I'm responding to the SQL solution only. This gives all the paths 3 steps away though it may not be "efficient" for large datasets. The tables "KNOW", "KNOW_1", etc. are all identical and have two fields P1 and P2. It has an entry only if 1) P1 knows P2 or 2) P2 knows P1. The data in P1 and P2 can be arbitrary strings corresponding to each person.

This Acccess SQL query should yield all the paths where a knows b knows c knows d without cycles (e.g a knows b knows c knows a). You still need to eliminate duplicates (abcd = dcba), but should be able to do it easily in a second step. The cycles are eliminated by preventing repeats of previous people in the Where statements.

SELECT Know.P1, Know.P2, Know_1.P2, Know_2.P2

FROM (Know INNER JOIN Know AS Know_1 ON Know.P2 = Know_1.P1)

**Dataset records**
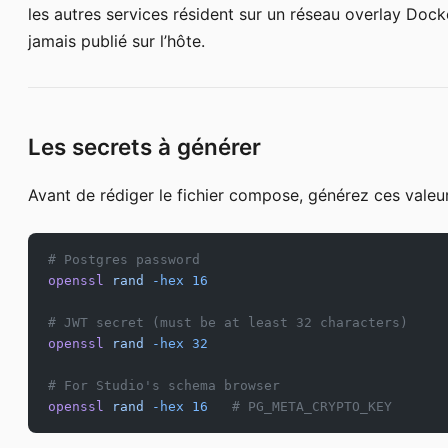
les autres services résident sur un réseau overlay Dock
jamais publié sur l’hôte.
Les secrets à générer
Avant de rédiger le fichier compose, générez ces valeur
# Postgres password
openssl
 rand
 -hex
 16
# JWT secret (must be at least 32 characters)
openssl
 rand
 -hex
 32
# For Studio's schema browser
openssl
 rand
 -hex
 16
   # PG_META_CRYPTO_KEY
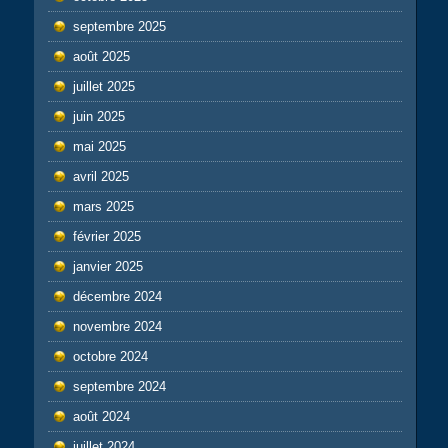
septembre 2025
août 2025
juillet 2025
juin 2025
mai 2025
avril 2025
mars 2025
février 2025
janvier 2025
décembre 2024
novembre 2024
octobre 2024
septembre 2024
août 2024
juillet 2024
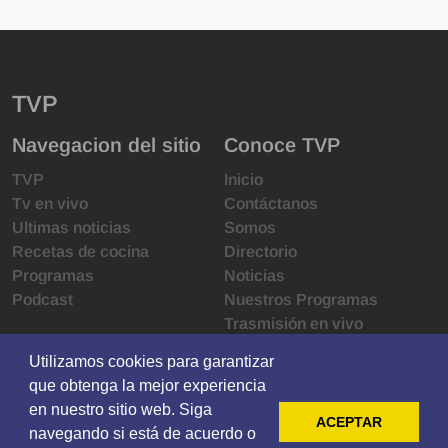
TVP
Navegacion del sitio
Conoce TVP
TVP
Inicio
Tv en vivo
Contáctanos
Ultimas noticias
Somos
Recetas de cocina
Directorio
Programas
Noticias
Podcast
Nuestros Programas
Trasmisión en vivo
Infraestructura
Utilizamos cookies para garantizar
Utilizamos cookies para garantizar
Derechos de las audiencias
que obtenga la mejor experiencia
que obtenga la mejor experiencia
Código de ética
en nuestro sitio web. Siga
en nuestro sitio web. Siga
Redes sociales
ACEPTAR
ACEPTAR
navegando si está de acuerdo o
navegando si está de acuerdo o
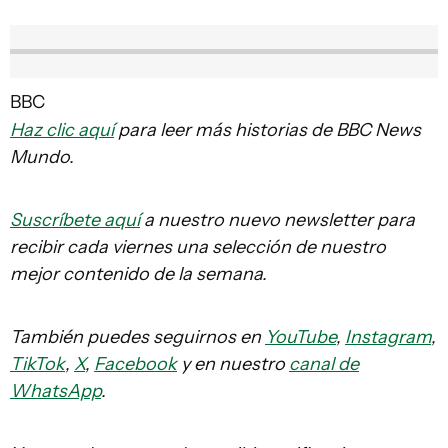
BBC
Haz clic aquí
para leer más historias de BBC News
Mundo.
Suscríbete aquí
a nuestro nuevo newsletter para
recibir cada viernes una selección de nuestro
mejor contenido de la semana.
También puedes seguirnos en
YouTube
,
Instagram
,
TikTok
,
X
,
Facebook
y en nuestro
canal de
WhatsApp
.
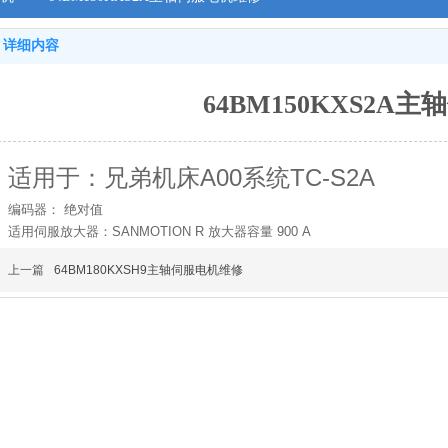
详细内容
64BM150KXS2A
适用于：兄弟机床A00系统TC-S2A
编码器： 绝对值
适用伺服放大器：SANMOTION R 放大器容量 900 A
上一篇
64BM180KXSH9主轴伺服电机维修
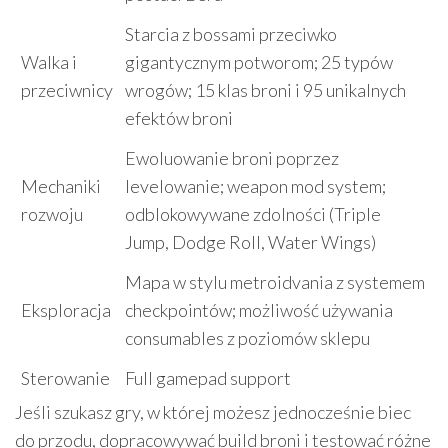
Starcia z bossami przeciwko
Walka i
gigantycznym potworom; 25 typów
przeciwnicy
wrogów; 15 klas broni i 95 unikalnych
efektów broni
Ewoluowanie broni poprzez
Mechaniki
levelowanie; weapon mod system;
rozwoju
odblokowywane zdolności (Triple
Jump, Dodge Roll, Water Wings)
Mapa w stylu metroidvania z systemem
Eksploracja
checkpointów; możliwość używania
consumables z poziomów sklepu
Sterowanie
Full gamepad support
Jeśli szukasz gry, w której możesz jednocześnie biec
do przodu, dopracowywać build broni i testować różne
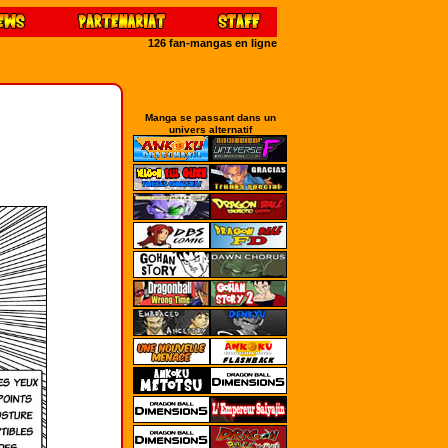
126 fan-mangas en ligne
Manga se passant dans un
univers alternatif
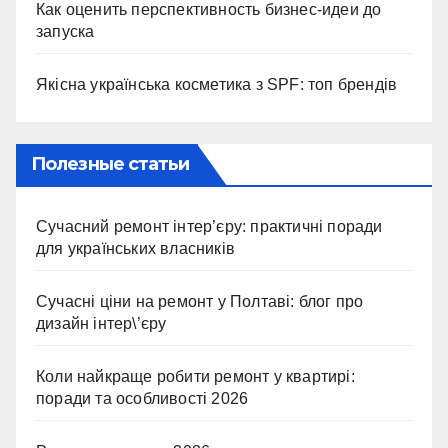
Как оценить перспективность бизнес-идеи до
запуска
Якісна українська косметика з SPF: топ брендів
Полезные статьи
Сучасний ремонт інтер’єру: практичні поради
для українських власників
Сучасні ціни на ремонт у Полтаві: блог про
дизайн інтер\’єру
Коли найкраще робити ремонт у квартирі:
поради та особливості 2026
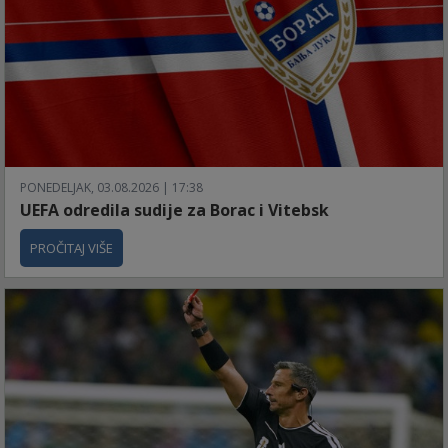
PONEDELJAK, 03.08.2026 | 17:38
UEFA odredila sudije za Borac i Vitebsk
PROČITAJ VIŠE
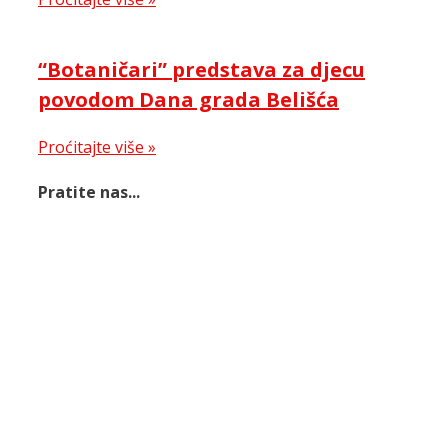
“Botaničari” predstava za djecu
povodom Dana grada Belišća
Proćitajte više »
Pratite nas...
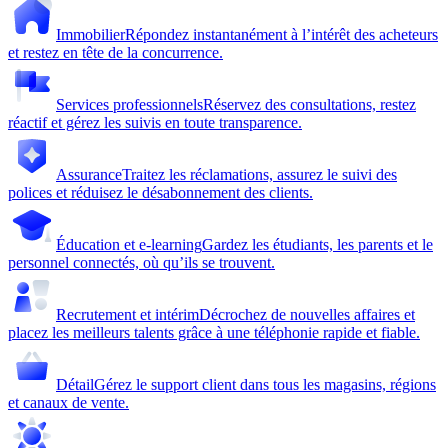
Immobilier
Répondez instantanément à l’intérêt des acheteurs
et restez en tête de la concurrence.
Services professionnels
Réservez des consultations, restez
réactif et gérez les suivis en toute transparence.
Assurance
Traitez les réclamations, assurez le suivi des
polices et réduisez le désabonnement des clients.
Éducation et e-learning
Gardez les étudiants, les parents et le
personnel connectés, où qu’ils se trouvent.
Recrutement et intérim
Décrochez de nouvelles affaires et
placez les meilleurs talents grâce à une téléphonie rapide et fiable.
Détail
Gérez le support client dans tous les magasins, régions
et canaux de vente.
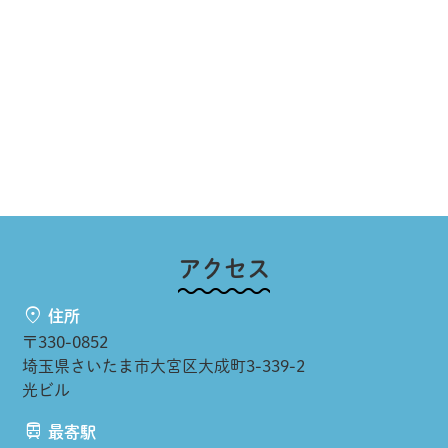
アクセス
住所
〒330-0852
埼玉県さいたま市大宮区大成町3-339-2
光ビル
最寄駅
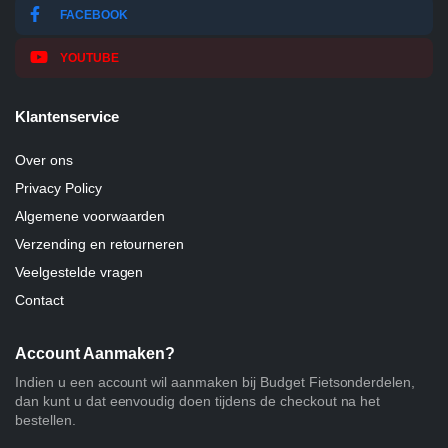
FACEBOOK
YOUTUBE
Klantenservice
Over ons
Privacy Policy
Algemene voorwaarden
Verzending en retourneren
Veelgestelde vragen
Contact
Account Aanmaken?
Indien u een account wil aanmaken bij Budget Fietsonderdelen,
dan kunt u dat eenvoudig doen tijdens de checkout na het
bestellen.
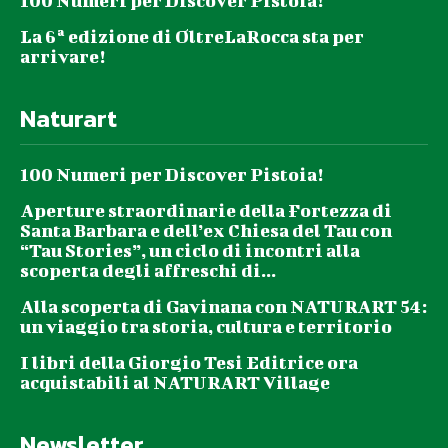
100 Numeri per Discover Pistoia!
La 6ª edizione di OltreLaRocca sta per
arrivare!
Naturart
100 Numeri per Discover Pistoia!
Aperture straordinarie della Fortezza di
Santa Barbara e dell’ex Chiesa del Tau con
“Tau Stories”, un ciclo di incontri alla
scoperta degli affreschi di...
Alla scoperta di Gavinana con NATURART 54:
un viaggio tra storia, cultura e territorio
I libri della Giorgio Tesi Editrice ora
acquistabili al NATURART Village
Newsletter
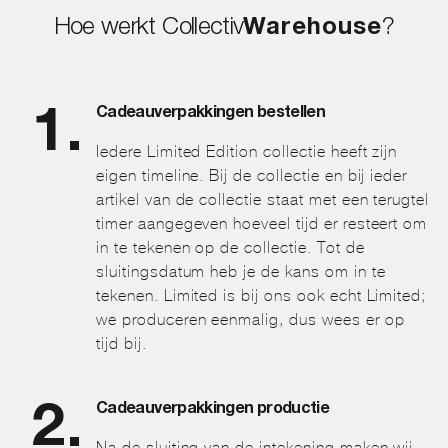
Hoe werkt Collectiv
Warehouse
?
Cadeauverpakkingen bestellen
Iedere Limited Edition collectie heeft zijn
eigen timeline. Bij de collectie en bij ieder
artikel van de collectie staat met een terugtel
timer aangegeven hoeveel tijd er resteert om
in te tekenen op de collectie. Tot de
sluitingsdatum heb je de kans om in te
tekenen. Limited is bij ons ook echt Limited;
we produceren eenmalig, dus wees er op
tijd bij.
Cadeauverpakkingen productie
Na de sluiting van de intekening maken wij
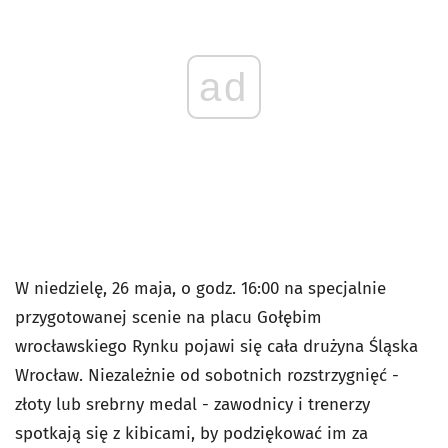
ad
W niedzielę, 26 maja, o godz. 16:00 na specjalnie
przygotowanej scenie na placu Gołębim
wrocławskiego Rynku pojawi się cała drużyna Śląska
Wrocław. Niezależnie od sobotnich rozstrzygnięć -
złoty lub srebrny medal - zawodnicy i trenerzy
spotkają się z kibicami, by podziękować im za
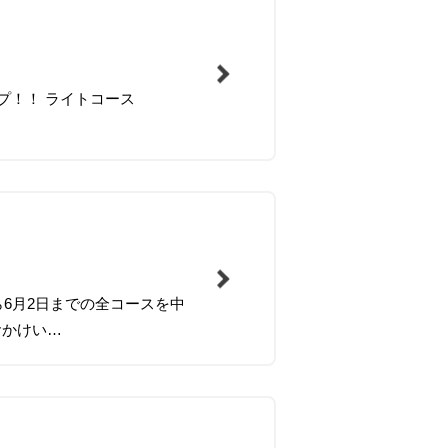
アップ！！ ライトコース
ら6月2日までの全コースを中
おかけい…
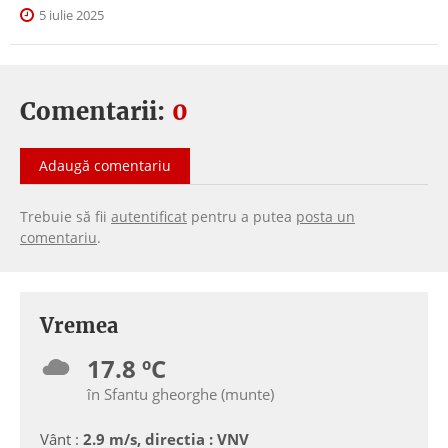
5 iulie 2025
Comentarii:
0
Adaugă comentariu
Trebuie să fii
autentificat
pentru a putea
posta un
comentariu
.
Vremea
17.8 ºC
în Sfantu gheorghe (munte)
Vânt :
2.9 m/s, directia : VNV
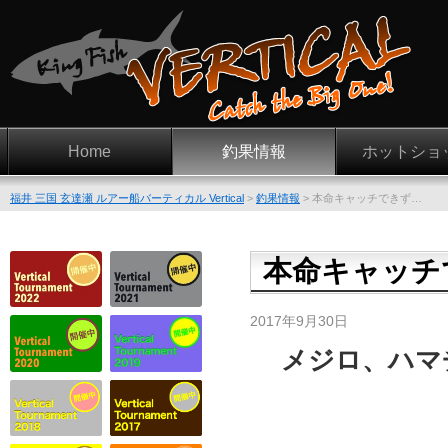
Home
釣果情報
ホットショ
福井 三国 玄達瀬 ルアー船バーティカル Vertical
>
釣果情報
>
本命キャッチできず…
本命キャッチ
2017年9月30日
メジロ、ハマ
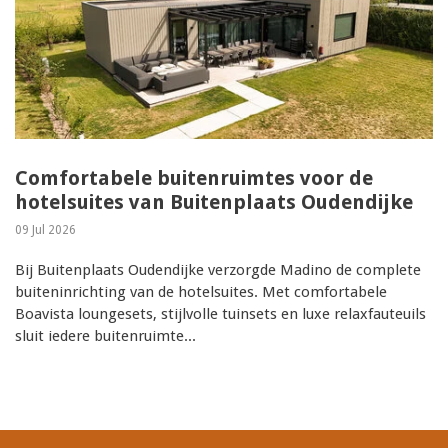
Comfortabele buitenruimtes voor de
hotelsuites van Buitenplaats Oudendijke
09 Jul 2026
Bij Buitenplaats Oudendijke verzorgde Madino de complete
buiteninrichting van de hotelsuites. Met comfortabele
Boavista loungesets, stijlvolle tuinsets en luxe relaxfauteuils
sluit iedere buitenruimte...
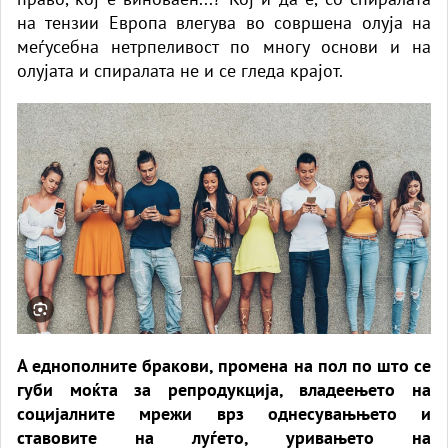
на тензии Европа влегува во совршена олуја на
меѓусебна нетрпеливост по многу основи и на
олујата и спиралата не и се гледа крајот.
А еднополните бракови, промена на пол по што се
губи моќта за репродукција, владеењето на
социјалните мрежи врз однесувањњето и
ставовите на луѓето, уривањето на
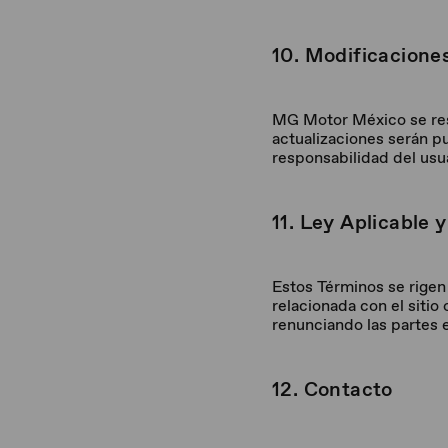
10. Modificaciones
MG Motor México se res
actualizaciones serán pu
responsabilidad del usu
11. Ley Aplicable y
Estos Términos se rigen
relacionada con el sitio
renunciando las partes 
12. Contacto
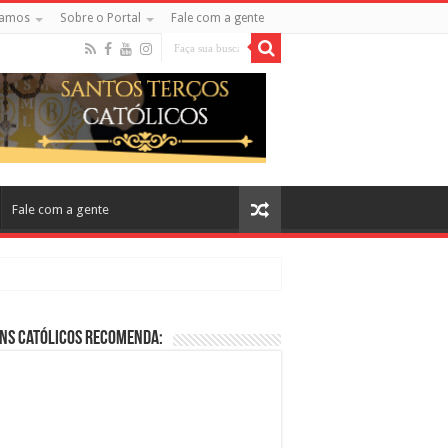
amos
Sobre o Portal
Fale com a gente
Fale com a gente
ns Católicos Recomenda:
cos no Cinema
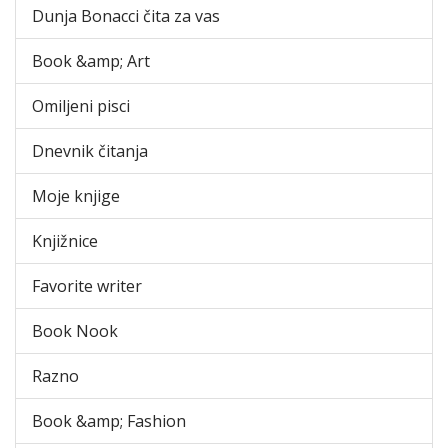
Dunja Bonacci čita za vas
Book &amp; Art
Omiljeni pisci
Dnevnik čitanja
Moje knjige
Knjižnice
Favorite writer
Book Nook
Razno
Book &amp; Fashion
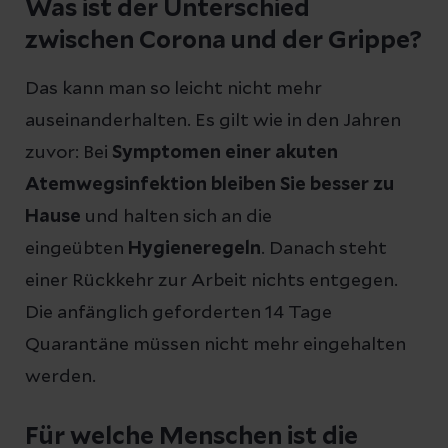
Was ist der Unterschied
zwischen Corona und der Grippe?
Das kann man so leicht nicht mehr
auseinanderhalten. Es gilt wie in den Jahren
zuvor: Bei
Symptomen einer akuten
Atemwegsinfektion bleiben Sie besser zu
Hause
und halten sich an die
eingeübten
Hygieneregeln
. Danach steht
einer Rückkehr zur Arbeit nichts entgegen.
Die anfänglich geforderten 14 Tage
Quarantäne müssen nicht mehr eingehalten
werden.
Für welche Menschen ist die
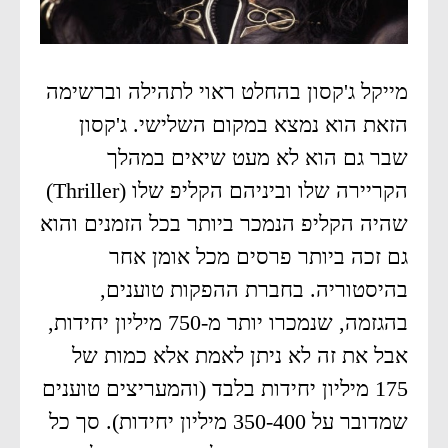
מייקל ג'קסון בהחלט ראוי לתהילה וברשימה
הזאת הוא נמצא במקום השלישי. ג'קסון
שבר גם הוא לא מעט שיאים במהלך
הקריירה שלו וביניהם הקליפ שלו (Thriller)
שהיה הקליפ הנמכר ביותר בכל הזמנים והוא
גם זכה ביותר פרסים מכל אומן אחר
בהיסטוריה. בחברת ההפקות טוענים,
בהגזמה, שנמכרו יותר מ-750 מיליון יחידות,
אבל את זה לא ניתן לאמת אלא כמות של
175 מיליון יחידות בלבד (והמעריצים טוענים
שמדובר על 350-400 מיליון יחידות). סך כל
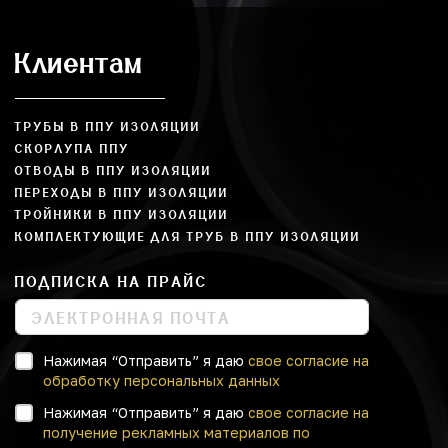
Клиентам
ТРУБЫ В ППУ ИЗОЛЯЦИИ
СКОРЛУПА ППУ
ОТВОДЫ В ППУ ИЗОЛЯЦИИ
ПЕРЕХОДЫ В ППУ ИЗОЛЯЦИИ
ТРОЙНИКИ В ППУ ИЗОЛЯЦИИ
КОМПЛЕКТУЮЩИЕ ДЛЯ ТРУБ В ППУ ИЗОЛЯЦИИ
ПОДПИСКА НА ПРАЙС
Нажимая “Отправить” я даю
свое согласие на
обработку персональных данных
Нажимая “Отправить” я даю
свое согласие на
получение рекламных материалов по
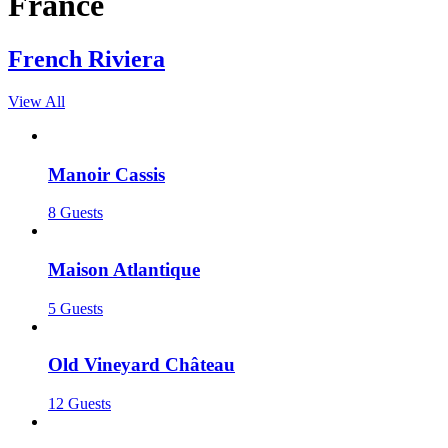
France
French Riviera
View All
Manoir Cassis
8 Guests
Maison Atlantique
5 Guests
Old Vineyard Château
12 Guests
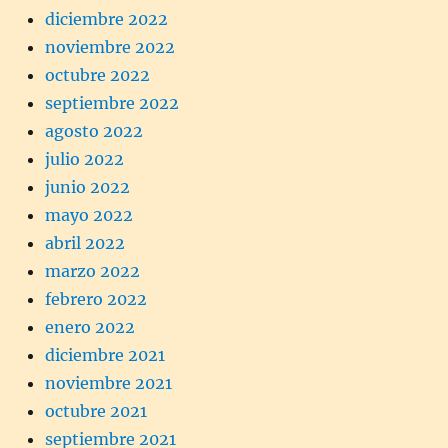
diciembre 2022
noviembre 2022
octubre 2022
septiembre 2022
agosto 2022
julio 2022
junio 2022
mayo 2022
abril 2022
marzo 2022
febrero 2022
enero 2022
diciembre 2021
noviembre 2021
octubre 2021
septiembre 2021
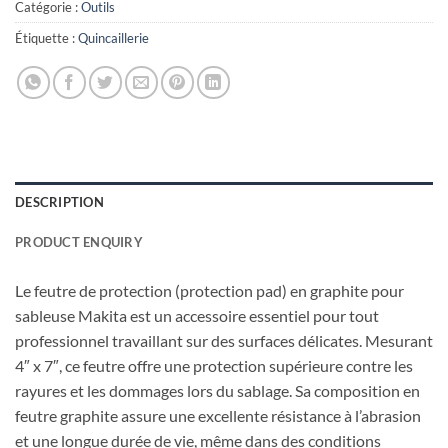
Catégorie :
Outils
Étiquette :
Quincaillerie
DESCRIPTION
PRODUCT ENQUIRY
Le feutre de protection (protection pad) en graphite pour
sableuse Makita est un accessoire essentiel pour tout
professionnel travaillant sur des surfaces délicates. Mesurant
4″ x 7″, ce feutre offre une protection supérieure contre les
rayures et les dommages lors du sablage. Sa composition en
feutre graphite assure une excellente résistance à l’abrasion
et une longue durée de vie, même dans des conditions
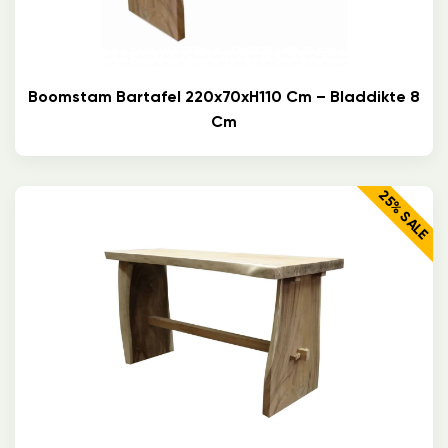
Boomstam Bartafel 220x70xH110 Cm – Bladdikte 8
Cm
25% SALE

**Problem set**
A – Answer these questions about the SQL forum post, one line each:
(i) What two fields do the tables "KNOW", "KNOW_1", and the rest have?
(ii) How does the query eliminate cycles?
(iii) In the FROM line, what condition joins Know to Know_1?
B – Reproduce word for word the part of the SQL forum post starting with "This Acccess SQL" and going on through "Know.P2 = Know_1.P1)".

**Numbered answers**
A –
(i) P1 and P2.
(ii) It prevents repeats of previous people in the Where statements.
(iii) Know.P2 = Know_1.P1.

B –
This Acccess SQL query should yield all the paths where a knows b knows c knows d without cycles (e.g a knows b knows c knows a). You still need to eliminate duplicates (abcd = dcba), but should be able to do it easily in a second step. The cycles are eliminated by preventing repeats of previous people in the Where statements.

SELECT Know.P1, Know.P2, Know_1.P2, Know_2.P2

FROM (Know INNER JOIN Know AS Know_1 ON Know.P2 = Know_1.P1)